New Caledonian crows extract food fastest when they’ve got tools in hand (er, beak). Courtesy of James St. Clair

Before tucking in for lunch, the New Caledonian crow has a lot of work to do. Gripping a twig in its feet, it gets down to business, nibbling and peeling the bark and using its beak to crook the wood into a hook.

Researchers have long known that the ink-colored corvids, which live on an island off the coast of Australia, fashion these implements to rustle up grubs and other insects. Plenty of animals conscript raw materials as tools—elephants use branches to shoo flies, for instance, and otters clutch rocks to crack open shellfish. It’s much more unusual for animals to manufacture tools from scratch.

Nearly two decades ago, a captive crow named Betty enthralled researchers when she transfigured snippets of wire to fish a food-stuffed bucket from a tube. After documenting similar maneuvers in the wild, researchers concluded that tool bending is a part of the birds’ “natural behavioral repertoire.” The crows even hang on to the fruits of their cognitive and problem-solving labor, carrying the utensils with them for future use.

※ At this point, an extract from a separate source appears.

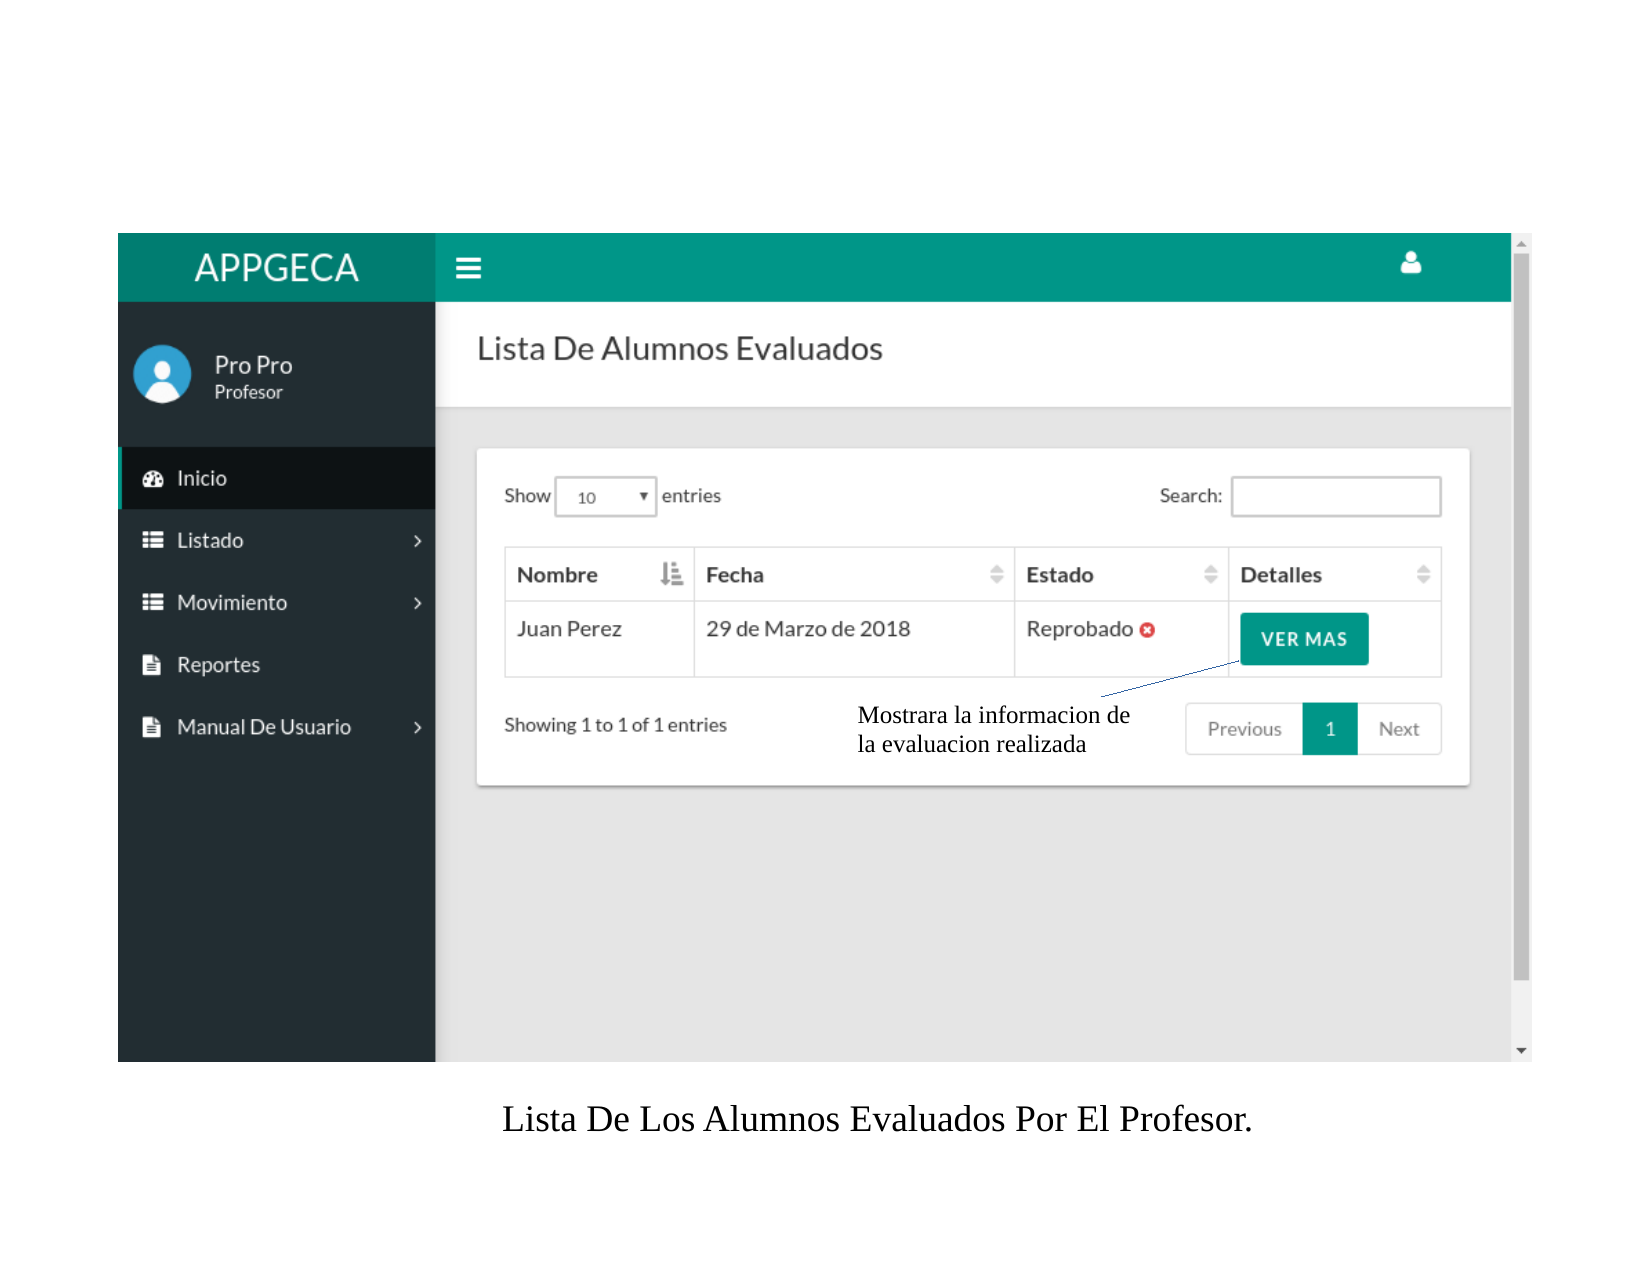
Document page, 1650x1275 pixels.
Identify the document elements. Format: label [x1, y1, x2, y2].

picture [118, 233, 1532, 1062]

What has been less clear, though, is the particular advantage the crows gain from all of this work. “It’s a painstaking sequence of behaviors,” said James St. Clair, from the Centre for Biological Diversity at University of St. Andrews. Speedier solutions might include spearing something with a stick that’s plain and pointy—or just diving in, beak-first. What was the payoff for the investment?

St. Clair and his collaborators recently put this question to the test. They timed two groups of wild crows retrieving spiders and meat from holes. One avian cohort could make tools, and the other was limited to regular old twigs. The crows with hooks nabbed their bait much more swiftly—sometimes collecting their snack ten times faster than the slowpokes with the straight sticks. (In other recent research, the same team found that tools with deep hooks appear to be the most helpful wranglers.)

Researchers aren’t yet sure whether the crows’ behavior is learned or hardwired, project leader Christian Rutz, a behavioral ecologist, explained to the Los Angeles Times. It’s also too soon to tell whether clusters on one corner of the island tackle the problem differently. For now, we just know that they’re consummately industrious snackers.